Ontario’s climate plan includes $125 million to $170 million for a green commercial vehicle program, and another $75-100 million towards a low-emission fueling network, budgeting a range $200 million to $270 million overall.

As a result, the Ontario Trucking Association (OTA) issued a report, “Natural Gas as an Alternative Fuel for Canadian Truck Fleets: A Roadmap Toward Implementation,” in December as a means of helping government officials outline a heavy-duty NGV truck program.

OTA’s report examines two broad areas where investment dollars are needed from Canadian fleets — vehicle and station costs, along with ancillary costs. This is where the rubber meets the road as far as fleets making the transition to NGVs, according to the report.

“Ancillary expenses can make up to 10% of the overall cost of switching to NGVs, so without assistance and funding in these critical areas, fleets can easily become frustrated, making a successful conversion to natural gas less likely,” OTA President Stephen Laskowski said. “Trucking companies are in the business of moving freight, we are not fuel transition experts.”

Ontario provincial government assistance is critical to making the transition to more NGV trucks “seamless,” Laskowski said.

OTA has called on the provincial government to fund up to $60,000 per NGV to offset the cost differential of a diesel engine. And OTA also is urging the Ontario government to provide carriers the same incentives that are being given to fuel suppliers to build stations, particularly fleet operators seeking to build their own fueling stations.

NGV truck and infrastructure costs for a 20-truck fleet are estimated at $3.4 million with ancillary costs of $325,000, according to an OTA analysis. The association is urging more analysis of the ancillary costs, such as fleet transition evaluation, facility upgrades, driver training and other change management expenses.

The provincial push for cleaner truck operations is an outgrowth of Ontario’s five-year climate change action plan released last June, calling for assistance to businesses and individuals to transition to a low-carbon economy. Overall, the plan’s specific programs and initiatives are estimated to have a five-year total cost of C$8.3 billion to reduce greenhouse gas emissions by 9.8 million tons by 2020, or 15% below 1990 levels.

Meanwhile, in the United States in late December, American Natural Gas (ANG) added to its network of NGV fueling stations with the purchase of Questar Fueling Co. and its 11 stations spread around six western states. Financial terms of the deal were not disclosed, but with the separate acquisition of Constellation CNG LLC also in December, ANG now owns and operates 40 fueling stations in 13 states.

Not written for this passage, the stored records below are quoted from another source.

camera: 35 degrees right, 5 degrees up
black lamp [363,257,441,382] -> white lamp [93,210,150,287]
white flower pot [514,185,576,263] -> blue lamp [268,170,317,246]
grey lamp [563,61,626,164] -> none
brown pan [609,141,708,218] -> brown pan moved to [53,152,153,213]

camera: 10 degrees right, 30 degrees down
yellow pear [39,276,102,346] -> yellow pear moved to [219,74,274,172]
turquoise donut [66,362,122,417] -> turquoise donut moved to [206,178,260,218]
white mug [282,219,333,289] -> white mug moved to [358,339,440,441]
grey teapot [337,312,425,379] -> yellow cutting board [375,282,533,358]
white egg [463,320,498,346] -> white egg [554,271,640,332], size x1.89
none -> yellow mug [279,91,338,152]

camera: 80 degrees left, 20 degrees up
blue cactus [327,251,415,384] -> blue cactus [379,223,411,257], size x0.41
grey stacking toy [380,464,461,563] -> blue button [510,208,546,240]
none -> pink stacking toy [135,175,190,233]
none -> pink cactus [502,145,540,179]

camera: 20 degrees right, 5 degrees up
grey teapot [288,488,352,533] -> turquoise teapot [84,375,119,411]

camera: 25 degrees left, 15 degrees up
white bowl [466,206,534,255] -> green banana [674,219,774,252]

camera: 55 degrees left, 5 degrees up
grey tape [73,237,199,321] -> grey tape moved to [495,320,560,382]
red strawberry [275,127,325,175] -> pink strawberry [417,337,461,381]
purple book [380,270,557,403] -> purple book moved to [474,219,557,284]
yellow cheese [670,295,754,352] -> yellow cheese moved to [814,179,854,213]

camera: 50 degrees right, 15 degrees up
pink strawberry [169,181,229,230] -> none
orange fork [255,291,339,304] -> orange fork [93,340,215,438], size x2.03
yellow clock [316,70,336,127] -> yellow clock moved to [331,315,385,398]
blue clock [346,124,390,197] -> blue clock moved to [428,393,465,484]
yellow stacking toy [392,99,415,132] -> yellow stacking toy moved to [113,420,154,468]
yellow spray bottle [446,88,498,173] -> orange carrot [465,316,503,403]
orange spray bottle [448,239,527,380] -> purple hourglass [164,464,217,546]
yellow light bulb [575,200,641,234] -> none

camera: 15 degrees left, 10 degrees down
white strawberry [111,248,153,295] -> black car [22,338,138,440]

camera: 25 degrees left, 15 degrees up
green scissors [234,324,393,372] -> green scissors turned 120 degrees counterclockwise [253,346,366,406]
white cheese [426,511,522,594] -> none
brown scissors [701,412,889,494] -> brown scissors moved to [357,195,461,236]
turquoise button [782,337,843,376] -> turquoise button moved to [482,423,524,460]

The Questar compressed natural gas (CNG) stations include one in Arizona, two in Kansas, four in Texas, one each in Colorado and Utah, and two in California, one of which is currently under construction in Fontana, CA.

Noting that customer demand is prompting his firm’s growth, ANG CEO Drew West said the company’s growing national footprint has ANG “situated better than ever to support fleets in broader, more extensive adoptions of CNG. There was never a more important time to invest in alternative fuels.”

ANG’s anchor tenants include some of the nation’s largest fleets: Anheuser-Busch, Frito-Lay, Swift Transportation, and Central Freight Lines.

Separately, Landi Renzo USA reported that is has gained U.S. Environmental Protection Agency certification for its CNG version of Ford’s 6.8-liter V-10 engine, and similar certification from the California Air Resources Board is expected in the first weeks of the new year. Landi Renzo is a qualified vehicle modifier for Ford products.

Landi’s U.S. officials noted that the newly certified engine was developed by some of the world’s leading alternative fuel engineers and is available exclusively through its operations as a heavy duty CNG system. Globally, Landi Renzo now distributes CNG and LPG/propane vehicles in more than 50 countries through 17 subsidiaries.

In the liquefied natural gas (LNG) transportation fuel space, globally the marine ferry sector is transitioning more to natural gas. Norwegian and French companies made announcements in December for new LNG ships in Europe.

Norway’s LMG Marin indicated it plans to design the first LNG-fueled ship for use in the Mediterranean for Italian shipowner Caronte & Tourist. The LMG 290-DEG design vessel is to be 436 feet long (133 meters) with a capacity for 290 cars and up to 1,500 passengers. It is slated to be built at the Sefine Shipyard in Turkey.

France-based Brittany Ferries plans to have a new LNG-fueled cruise ferry. Brittany has a letter of intent for a 607-foot (185-meter) vessel built by Flensburger Schiffbau in Germany for a launch in 2019. The new LNG ship is slated to operate between Portsmouth in England and Caen in northwest France.